Bill Clinton’s declaration that ‘the era of big government is over’ summed up the late 1990s political zeitgeist. Centre-left political parties could win if they accepted the small state model bequeathed by the Thatcher-Reagan consensus.
Now things feel very different, as I say in the Times today. The stimulus Joe Biden signed into law is huge, $1.9 trillion (£1.4 trillion): three times larger than the financial hole created by Covid. Here there has been nothing as dramatic. But it is still telling that Boris Johnson is insistent that the public finances won’t be brought back into order by ‘austerity cuts’. Big government appears to be back.

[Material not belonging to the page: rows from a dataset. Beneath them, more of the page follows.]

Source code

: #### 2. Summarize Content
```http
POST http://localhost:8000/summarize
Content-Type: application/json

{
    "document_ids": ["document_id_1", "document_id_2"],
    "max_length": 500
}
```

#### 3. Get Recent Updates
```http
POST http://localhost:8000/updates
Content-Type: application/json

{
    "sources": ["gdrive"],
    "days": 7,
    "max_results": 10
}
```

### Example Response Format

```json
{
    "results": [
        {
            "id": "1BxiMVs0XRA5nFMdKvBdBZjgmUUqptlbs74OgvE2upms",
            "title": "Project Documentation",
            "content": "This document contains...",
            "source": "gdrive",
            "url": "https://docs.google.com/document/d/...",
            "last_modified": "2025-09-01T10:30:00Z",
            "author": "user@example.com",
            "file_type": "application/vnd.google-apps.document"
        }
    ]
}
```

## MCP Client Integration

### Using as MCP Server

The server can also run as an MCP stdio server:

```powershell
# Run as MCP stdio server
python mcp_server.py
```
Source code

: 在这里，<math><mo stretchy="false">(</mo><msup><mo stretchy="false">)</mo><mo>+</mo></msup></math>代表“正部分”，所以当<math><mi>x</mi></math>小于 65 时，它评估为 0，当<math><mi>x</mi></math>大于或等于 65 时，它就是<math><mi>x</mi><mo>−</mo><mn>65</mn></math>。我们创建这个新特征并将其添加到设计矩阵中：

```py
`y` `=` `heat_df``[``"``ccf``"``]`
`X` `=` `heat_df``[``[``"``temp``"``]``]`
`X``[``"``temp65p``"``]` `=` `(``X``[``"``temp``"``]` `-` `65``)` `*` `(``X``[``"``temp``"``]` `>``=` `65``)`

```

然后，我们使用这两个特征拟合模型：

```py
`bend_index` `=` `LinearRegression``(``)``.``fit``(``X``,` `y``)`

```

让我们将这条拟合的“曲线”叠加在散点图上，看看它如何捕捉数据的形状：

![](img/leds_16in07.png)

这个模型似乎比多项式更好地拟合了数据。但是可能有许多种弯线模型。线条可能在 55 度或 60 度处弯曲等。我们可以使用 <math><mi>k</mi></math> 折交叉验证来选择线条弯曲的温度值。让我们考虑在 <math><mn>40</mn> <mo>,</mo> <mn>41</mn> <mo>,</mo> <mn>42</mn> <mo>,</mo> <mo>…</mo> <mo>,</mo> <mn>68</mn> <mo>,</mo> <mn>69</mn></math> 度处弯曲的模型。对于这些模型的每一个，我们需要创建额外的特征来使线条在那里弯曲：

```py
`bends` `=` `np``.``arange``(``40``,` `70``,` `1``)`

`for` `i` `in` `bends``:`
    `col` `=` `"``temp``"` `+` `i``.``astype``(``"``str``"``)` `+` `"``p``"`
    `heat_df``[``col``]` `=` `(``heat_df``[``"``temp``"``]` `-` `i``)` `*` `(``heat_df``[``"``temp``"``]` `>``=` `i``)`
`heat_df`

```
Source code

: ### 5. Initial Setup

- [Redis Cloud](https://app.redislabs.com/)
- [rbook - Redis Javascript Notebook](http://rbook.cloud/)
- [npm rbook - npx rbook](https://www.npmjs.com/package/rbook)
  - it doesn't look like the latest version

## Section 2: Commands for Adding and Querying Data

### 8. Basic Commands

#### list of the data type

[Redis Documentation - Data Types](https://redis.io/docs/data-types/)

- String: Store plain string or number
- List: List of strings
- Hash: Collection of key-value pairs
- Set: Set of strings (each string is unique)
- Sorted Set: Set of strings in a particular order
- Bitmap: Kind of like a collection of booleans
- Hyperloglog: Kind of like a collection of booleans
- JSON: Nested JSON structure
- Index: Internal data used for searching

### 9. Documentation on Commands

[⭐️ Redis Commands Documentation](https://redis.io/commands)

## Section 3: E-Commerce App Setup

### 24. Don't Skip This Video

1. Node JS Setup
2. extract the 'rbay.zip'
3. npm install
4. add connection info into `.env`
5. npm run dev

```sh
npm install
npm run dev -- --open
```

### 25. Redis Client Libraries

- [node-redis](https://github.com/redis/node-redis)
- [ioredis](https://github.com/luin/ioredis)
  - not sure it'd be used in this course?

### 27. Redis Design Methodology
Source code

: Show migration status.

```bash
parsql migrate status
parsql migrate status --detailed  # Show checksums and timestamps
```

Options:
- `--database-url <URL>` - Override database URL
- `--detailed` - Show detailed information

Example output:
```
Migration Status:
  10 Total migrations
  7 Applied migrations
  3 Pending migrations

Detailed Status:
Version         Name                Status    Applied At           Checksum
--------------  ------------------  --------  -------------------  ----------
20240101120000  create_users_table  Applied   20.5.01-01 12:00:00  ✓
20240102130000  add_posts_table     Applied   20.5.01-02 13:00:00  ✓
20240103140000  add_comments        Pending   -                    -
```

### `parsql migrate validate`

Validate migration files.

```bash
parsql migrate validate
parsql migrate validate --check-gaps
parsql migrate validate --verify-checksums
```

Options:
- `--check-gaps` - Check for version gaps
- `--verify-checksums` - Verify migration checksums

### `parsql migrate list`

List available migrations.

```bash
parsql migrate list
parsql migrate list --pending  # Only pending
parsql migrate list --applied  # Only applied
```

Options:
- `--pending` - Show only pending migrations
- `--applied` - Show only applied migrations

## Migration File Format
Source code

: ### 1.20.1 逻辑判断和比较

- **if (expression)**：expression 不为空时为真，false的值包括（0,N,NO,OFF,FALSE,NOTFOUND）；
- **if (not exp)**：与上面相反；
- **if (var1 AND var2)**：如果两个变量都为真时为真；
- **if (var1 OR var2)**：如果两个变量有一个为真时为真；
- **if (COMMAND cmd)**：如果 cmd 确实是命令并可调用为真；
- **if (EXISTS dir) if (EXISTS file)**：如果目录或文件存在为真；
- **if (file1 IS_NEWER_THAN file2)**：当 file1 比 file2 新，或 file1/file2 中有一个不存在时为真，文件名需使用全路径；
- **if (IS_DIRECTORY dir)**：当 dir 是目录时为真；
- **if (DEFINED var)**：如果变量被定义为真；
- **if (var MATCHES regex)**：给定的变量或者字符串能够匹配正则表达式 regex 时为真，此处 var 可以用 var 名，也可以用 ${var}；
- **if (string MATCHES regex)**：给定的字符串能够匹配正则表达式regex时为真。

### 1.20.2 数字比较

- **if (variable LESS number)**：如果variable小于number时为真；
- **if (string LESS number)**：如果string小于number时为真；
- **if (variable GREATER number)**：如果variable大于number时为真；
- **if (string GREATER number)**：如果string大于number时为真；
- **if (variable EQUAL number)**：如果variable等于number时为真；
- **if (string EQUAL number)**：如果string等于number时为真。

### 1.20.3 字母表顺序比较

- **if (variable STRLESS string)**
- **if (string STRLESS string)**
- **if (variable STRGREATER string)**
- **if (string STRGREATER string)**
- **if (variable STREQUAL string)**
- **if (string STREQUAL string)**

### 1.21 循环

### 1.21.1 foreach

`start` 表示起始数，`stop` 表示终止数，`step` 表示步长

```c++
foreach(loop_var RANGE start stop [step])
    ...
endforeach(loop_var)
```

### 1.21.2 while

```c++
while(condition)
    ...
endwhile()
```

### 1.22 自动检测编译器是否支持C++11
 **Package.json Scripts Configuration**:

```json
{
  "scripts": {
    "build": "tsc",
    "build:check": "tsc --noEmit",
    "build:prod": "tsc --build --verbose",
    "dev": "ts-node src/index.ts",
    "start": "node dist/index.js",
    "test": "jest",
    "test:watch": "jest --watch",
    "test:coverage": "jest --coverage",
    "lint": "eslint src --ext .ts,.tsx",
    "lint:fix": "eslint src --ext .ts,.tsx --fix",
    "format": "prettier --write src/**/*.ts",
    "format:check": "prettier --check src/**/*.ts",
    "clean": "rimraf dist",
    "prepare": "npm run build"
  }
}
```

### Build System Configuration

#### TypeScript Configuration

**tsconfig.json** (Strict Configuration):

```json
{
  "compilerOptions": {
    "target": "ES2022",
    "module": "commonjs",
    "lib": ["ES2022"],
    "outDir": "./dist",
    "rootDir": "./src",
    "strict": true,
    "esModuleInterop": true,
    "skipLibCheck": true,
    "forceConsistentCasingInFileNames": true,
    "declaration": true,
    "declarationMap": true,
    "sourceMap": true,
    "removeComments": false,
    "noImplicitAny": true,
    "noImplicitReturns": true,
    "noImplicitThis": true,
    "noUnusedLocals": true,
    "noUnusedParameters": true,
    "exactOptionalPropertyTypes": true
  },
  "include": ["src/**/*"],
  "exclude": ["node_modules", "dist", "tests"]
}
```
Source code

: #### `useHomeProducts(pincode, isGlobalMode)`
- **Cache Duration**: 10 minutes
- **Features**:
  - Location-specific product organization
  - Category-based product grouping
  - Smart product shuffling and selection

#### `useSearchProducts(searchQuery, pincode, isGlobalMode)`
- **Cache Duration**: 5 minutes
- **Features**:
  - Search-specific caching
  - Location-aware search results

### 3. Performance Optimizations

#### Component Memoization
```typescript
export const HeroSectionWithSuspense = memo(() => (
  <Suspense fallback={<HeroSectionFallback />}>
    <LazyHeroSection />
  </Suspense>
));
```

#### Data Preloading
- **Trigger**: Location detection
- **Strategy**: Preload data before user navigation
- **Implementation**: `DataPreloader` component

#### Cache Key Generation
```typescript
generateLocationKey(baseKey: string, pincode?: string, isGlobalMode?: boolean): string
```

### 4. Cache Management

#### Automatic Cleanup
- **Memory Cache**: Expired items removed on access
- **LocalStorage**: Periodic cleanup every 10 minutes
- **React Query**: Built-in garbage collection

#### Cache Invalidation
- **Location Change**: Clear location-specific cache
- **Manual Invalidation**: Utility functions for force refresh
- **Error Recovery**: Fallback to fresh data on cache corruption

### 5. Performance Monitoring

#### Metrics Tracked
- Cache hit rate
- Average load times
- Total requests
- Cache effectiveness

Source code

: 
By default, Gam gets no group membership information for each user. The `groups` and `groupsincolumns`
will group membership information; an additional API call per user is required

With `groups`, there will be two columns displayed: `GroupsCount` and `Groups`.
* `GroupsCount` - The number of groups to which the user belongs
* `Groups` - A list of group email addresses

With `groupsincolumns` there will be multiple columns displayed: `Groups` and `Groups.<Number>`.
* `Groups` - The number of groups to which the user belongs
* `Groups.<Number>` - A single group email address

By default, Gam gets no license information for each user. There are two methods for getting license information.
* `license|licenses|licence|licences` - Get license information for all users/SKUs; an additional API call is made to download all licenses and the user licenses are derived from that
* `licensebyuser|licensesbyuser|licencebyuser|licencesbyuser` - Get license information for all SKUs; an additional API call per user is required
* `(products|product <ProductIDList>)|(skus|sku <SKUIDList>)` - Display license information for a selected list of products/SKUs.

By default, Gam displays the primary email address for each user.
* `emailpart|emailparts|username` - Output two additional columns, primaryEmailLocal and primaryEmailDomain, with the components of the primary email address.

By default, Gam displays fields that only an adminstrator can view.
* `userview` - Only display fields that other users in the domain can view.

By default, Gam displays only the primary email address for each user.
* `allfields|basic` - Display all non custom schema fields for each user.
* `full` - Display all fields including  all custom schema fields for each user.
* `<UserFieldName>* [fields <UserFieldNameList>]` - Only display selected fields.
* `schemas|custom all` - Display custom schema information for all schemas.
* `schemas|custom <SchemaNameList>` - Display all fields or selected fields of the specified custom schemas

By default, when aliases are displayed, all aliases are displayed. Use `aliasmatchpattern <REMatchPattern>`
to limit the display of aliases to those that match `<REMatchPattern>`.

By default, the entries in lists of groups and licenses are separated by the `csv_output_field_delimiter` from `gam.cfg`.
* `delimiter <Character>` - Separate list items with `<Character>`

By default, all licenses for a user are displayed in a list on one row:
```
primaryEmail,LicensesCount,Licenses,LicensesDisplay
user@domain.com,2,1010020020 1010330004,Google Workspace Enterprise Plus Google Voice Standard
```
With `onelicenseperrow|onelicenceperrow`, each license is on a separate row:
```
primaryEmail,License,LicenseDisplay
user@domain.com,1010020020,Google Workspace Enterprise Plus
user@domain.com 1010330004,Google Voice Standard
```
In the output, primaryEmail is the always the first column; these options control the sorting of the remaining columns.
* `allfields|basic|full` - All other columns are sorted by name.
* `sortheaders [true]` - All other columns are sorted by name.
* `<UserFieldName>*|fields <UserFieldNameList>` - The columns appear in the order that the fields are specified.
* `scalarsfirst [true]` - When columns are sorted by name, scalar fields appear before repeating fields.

This isn’t just about Covid ether. Public weariness with spending cuts combined with the new Tory electoral coalition and the demands of an ageing population all point in the direction of higher spending. One Thatcherite former cabinet minister concedes:
‘We’re going to have to get used to spending more money and if you’re going to be halfway fiscally responsible then that is going to have to mean more tax.’
The danger is that more tax just makes the UK economy less competitive. It is clear that what you need is growth to increase revenues without raising taxes.
At the moment , the Bank of England believes the economy can, in normal times, only grow at 1.1 per cent without causing inflation, compared with two per cent or more a decade ago. This might be a tad pessimistic; others think 1.5 per cent is the UK economy’s natural rate.
But even if that higher number is right, politics is still going to become very scratchy. Why? Because growth at this pace won’t generate enough extra revenue for social care and the like, meaning further tax rises and a diminution of Britain’s competitive position.